Als es anfängt, schließt Ismail Attallah kurz die Augen. Die Riffs rollen schon, das Schlagzeug feuert in unglaublichem Tempo, aber Attallah hat noch Zeit. Der Sänger – in der Metal-Musik Growler genannt – der vierköpfigen Band Crescent hat die Augen immer noch geschlossen. Dann reißt er sie auf und stößt den ersten dieser Laute aus, die in seiner Heimat als Teufelswerk verschrien sind.

Ismail Attalah, 32 Jahre alt, kümmert es überhaupt nicht, dass er gerade Geschichte schreibt – als Sänger und Frontmann der ersten ägyptischen Band, die auf dem größten Metal-Festival der Welt spielt: Wacken. Das wäre ihm auch viel zu viel Pathos.

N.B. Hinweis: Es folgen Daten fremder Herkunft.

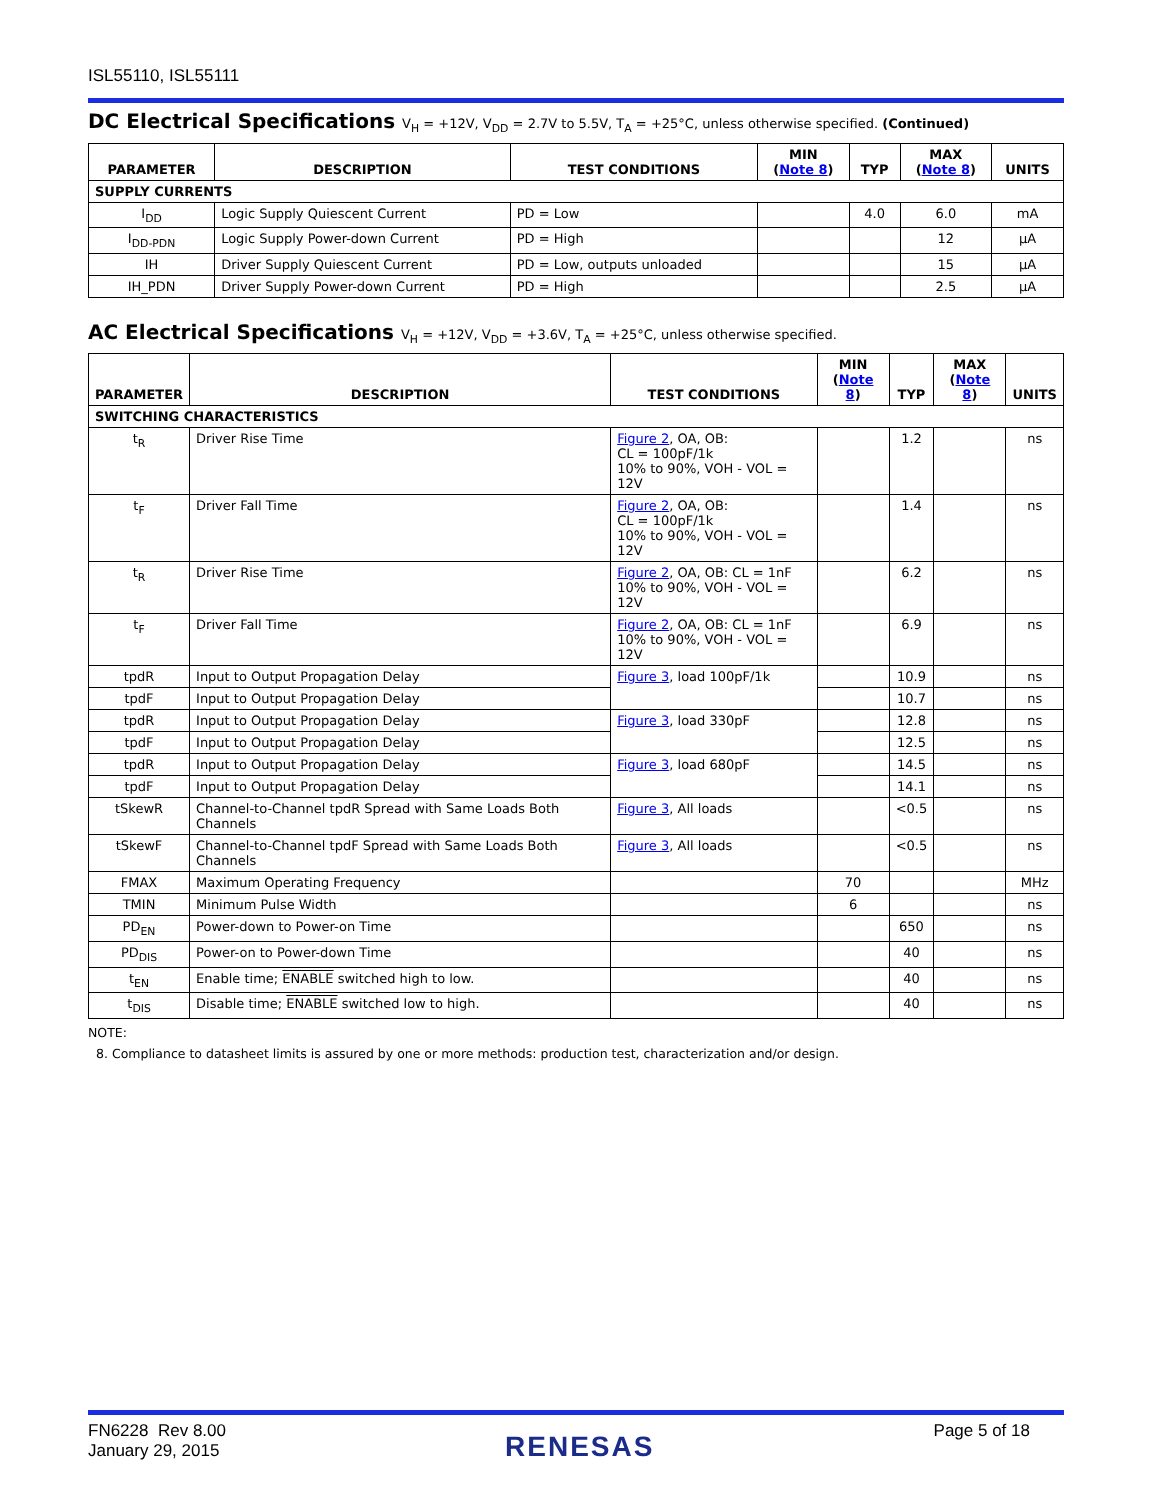ISL55110, ISL55111
DC Electrical Specifications V<sub>H</sub> = +12V, V<sub>DD</sub> = 2.7V to 5.5V, T<sub>A</sub> = +25°C, unless otherwise specified. (Continued)
| PARAMETER | DESCRIPTION | TEST CONDITIONS | MIN ( Note 8 ) | TYP | MAX ( Note 8 ) | UNITS |
| --- | --- | --- | --- | --- | --- | --- |
| SUPPLY CURRENTS | | | | | | |
| I<sub>DD</sub> | Logic Supply Quiescent Current | PD = Low | | 4.0 | 6.0 | mA |
| I<sub>DD-PDN</sub> | Logic Supply Power-down Current | PD = High | | | 12 | µA |
| IH | Driver Supply Quiescent Current | PD = Low, outputs unloaded | | | 15 | µA |
| IH_PDN | Driver Supply Power-down Current | PD = High | | | 2.5 | µA |
AC Electrical Specifications V<sub>H</sub> = +12V, V<sub>DD</sub> = +3.6V, T<sub>A</sub> = +25°C, unless otherwise specified.
| PARAMETER | DESCRIPTION | TEST CONDITIONS | MIN ( Note 8 ) | TYP | MAX ( Note 8 ) | UNITS |
| --- | --- | --- | --- | --- | --- | --- |
| SWITCHING CHARACTERISTICS | | | | | | |
| t<sub>R</sub> | Driver Rise Time | Figure 2 , OA, OB: CL = 100pF/1k 10% to 90%, VOH - VOL = 12V | | 1.2 | | ns |
| t<sub>F</sub> | Driver Fall Time | Figure 2 , OA, OB: CL = 100pF/1k 10% to 90%, VOH - VOL = 12V | | 1.4 | | ns |
| t<sub>R</sub> | Driver Rise Time | Figure 2 , OA, OB: CL = 1nF 10% to 90%, VOH - VOL = 12V | | 6.2 | | ns |
| t<sub>F</sub> | Driver Fall Time | Figure 2 , OA, OB: CL = 1nF 10% to 90%, VOH - VOL = 12V | | 6.9 | | ns |
| tpdR | Input to Output Propagation Delay | Figure 3 , load 100pF/1k | | 10.9 | | ns |
| tpdF | Input to Output Propagation Delay | | | 10.7 | | ns |
| tpdR | Input to Output Propagation Delay | Figure 3 , load 330pF | | 12.8 | | ns |
| tpdF | Input to Output Propagation Delay | | | 12.5 | | ns |
| tpdR | Input to Output Propagation Delay | Figure 3 , load 680pF | | 14.5 | | ns |
| tpdF | Input to Output Propagation Delay | | | 14.1 | | ns |
| tSkewR | Channel-to-Channel tpdR Spread with Same Loads Both Channels | Figure 3 , All loads | | <0.5 | | ns |
| tSkewF | Channel-to-Channel tpdF Spread with Same Loads Both Channels | Figure 3 , All loads | | <0.5 | | ns |
| FMAX | Maximum Operating Frequency | | 70 | | | MHz |
| TMIN | Minimum Pulse Width | | 6 | | | ns |
| PD<sub>EN</sub> | Power-down to Power-on Time | | | 650 | | ns |
| PD<sub>DIS</sub> | Power-on to Power-down Time | | | 40 | | ns |
| t<sub>EN</sub> | Enable time; ENABLE switched high to low. | | | 40 | | ns |
| t<sub>DIS</sub> | Disable time; ENABLE switched low to high. | | | 40 | | ns |
NOTE:
8. Compliance to datasheet limits is assured by one or more methods: production test, characterization and/or design.
FN6228 Rev 8.00
January 29, 2015
RENESAS
Page 5 of 18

Attallah ist ein ruhiger, freundlicher Mann, das enge schwarze T-Shirt betont seine dünnen Arme, die schwarzen langen Haare umrahmen ein schmales Gesicht. Man könnte sagen, dass Attallah nicht mehr erreichen will, als Musik zu machen, guten Death Metal. Man könnte es aber auch so nennen: Da will einer seinen Traum verwirklichen. Metal-Musik in Ägypten. Es gab eine Zeit, da hätte ihn das ins Gefängnis bringen können.

Mitte der Neunziger bestand die ägyptische Metalszene nur aus ein paar wenigen Bands. Man kannte sich untereinander, man tauschte Kassetten, coverte Metallica oder Megadeth. Dann kam der 22. Januar 1997, ein kühler Tag mitten im zugigen Kairoer Winter. Ausgehend von einem einzigen Foto eines umgedrehten Kreuzes starteten die Kairoer Zeitungen eine Kampagne, die dieser undurchsichtigen Gruppe von schwarz gekleideten, teils tätowierten Jugendlichen Ungeheures unterstellte: Angeblich würden sie Orgien feiern, den Teufel anbeten, Katzen und Ratten häuten und deren Blut trinken.

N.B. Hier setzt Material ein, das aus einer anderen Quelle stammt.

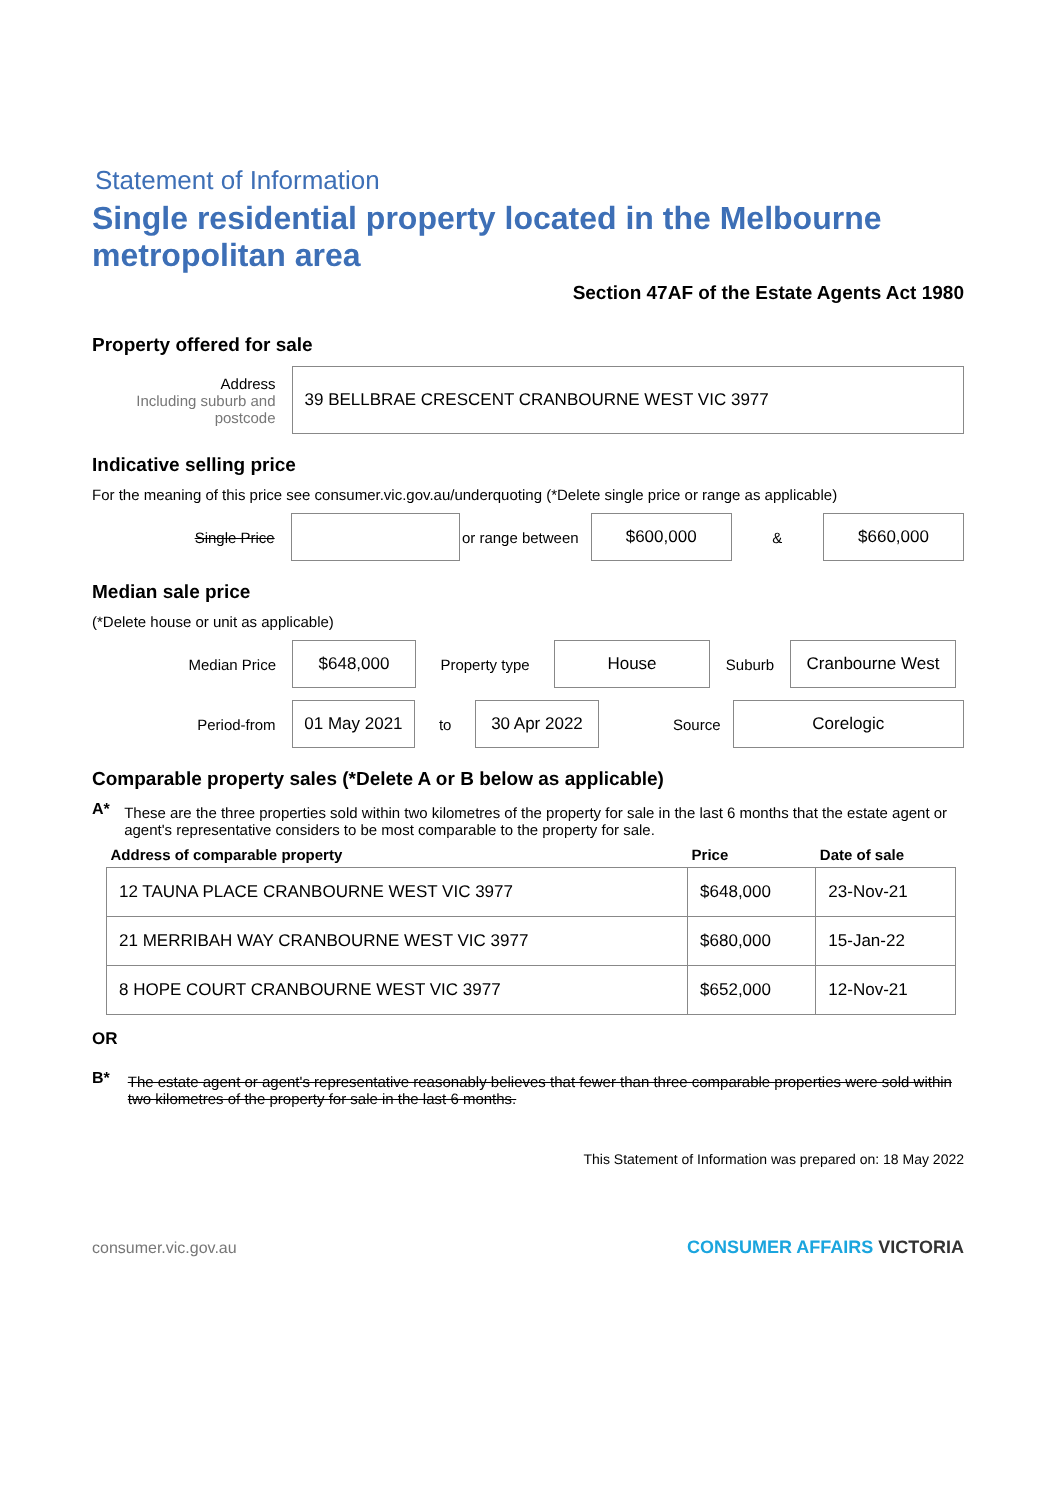Statement of Information
Single residential property located in the Melbourne metropolitan area
Section 47AF of the Estate Agents Act 1980
Property offered for sale
Address
Including suburb and postcode
39 BELLBRAE CRESCENT CRANBOURNE WEST VIC 3977
Indicative selling price
For the meaning of this price see consumer.vic.gov.au/underquoting (*Delete single price or range as applicable)
Single Price
or range between
$600,000
&
$660,000
Median sale price
(*Delete house or unit as applicable)
Median Price
$648,000
Property type
House
Suburb
Cranbourne West
Period-from
01 May 2021
to
30 Apr 2022
Source
Corelogic
Comparable property sales (*Delete A or B below as applicable)
A*
These are the three properties sold within two kilometres of the property for sale in the last 6 months that the estate agent or agent's representative considers to be most comparable to the property for sale.
| Address of comparable property | Price | Date of sale |
| --- | --- | --- |
| 12 TAUNA PLACE CRANBOURNE WEST VIC 3977 | $648,000 | 23-Nov-21 |
| 21 MERRIBAH WAY CRANBOURNE WEST VIC 3977 | $680,000 | 15-Jan-22 |
| 8 HOPE COURT CRANBOURNE WEST VIC 3977 | $652,000 | 12-Nov-21 |
OR
B*
The estate agent or agent's representative reasonably believes that fewer than three comparable properties were sold within two kilometres of the property for sale in the last 6 months.
This Statement of Information was prepared on: 18 May 2022
consumer.vic.gov.au CONSUMER AFFAIRS VICTORIA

Das angebliche Epizentrum dieser Umtriebe war der Baron-Palast, eine leer stehende, auch heute noch mystisch wirkende Villa in einem Kairoer Vorort. Dieses Bild fiel in der konservativen ägyptischen Gesellschaft, in der alles abseits der Norm sehr kritisch beäugt wird, auf fruchtbaren Boden. Am 22. Januar schließlich sperrte die Regierung in einer großangelegten Razzia über hundert Metal-Anhänger ein. Manche sagen, sie seien gefoltert worden.

Aus Angst zum Friseur

Ismail Attallah war zu dieser Zeit gerade 15 Jahre alt, aber schon in der Szene involviert, kannte die Bands, ging manchmal zu Konzerten. Er, der immer davon geträumt hatte, einmal auf derselben Bühne zu stehen wie Iron Maiden, sah einige seiner älteren Freunde ins Gefängnis wandern, ohne offizielle Anklage. Heute spricht er sehr ruhig darüber. „Ich glaube, dass diese Hetze gar nicht gegen uns Metalheads ging. Damals stagnierte Ägypten, vor allem in der Wirtschaft. Die Regierung wollte von den innenpolitischen Problemen ablenken.“

Die Szene brauchte eine ganze Weile, um sich von diesem Schock zu erholen. Manche schnitten sich vor Angst die Haare ab, warfen ihre komplette Kassettensammlung auf den Müll. In den wenigen Musikstudios in Kairo und Alexandria blieb Metal-Musikern fortan der Zutritt verwehrt.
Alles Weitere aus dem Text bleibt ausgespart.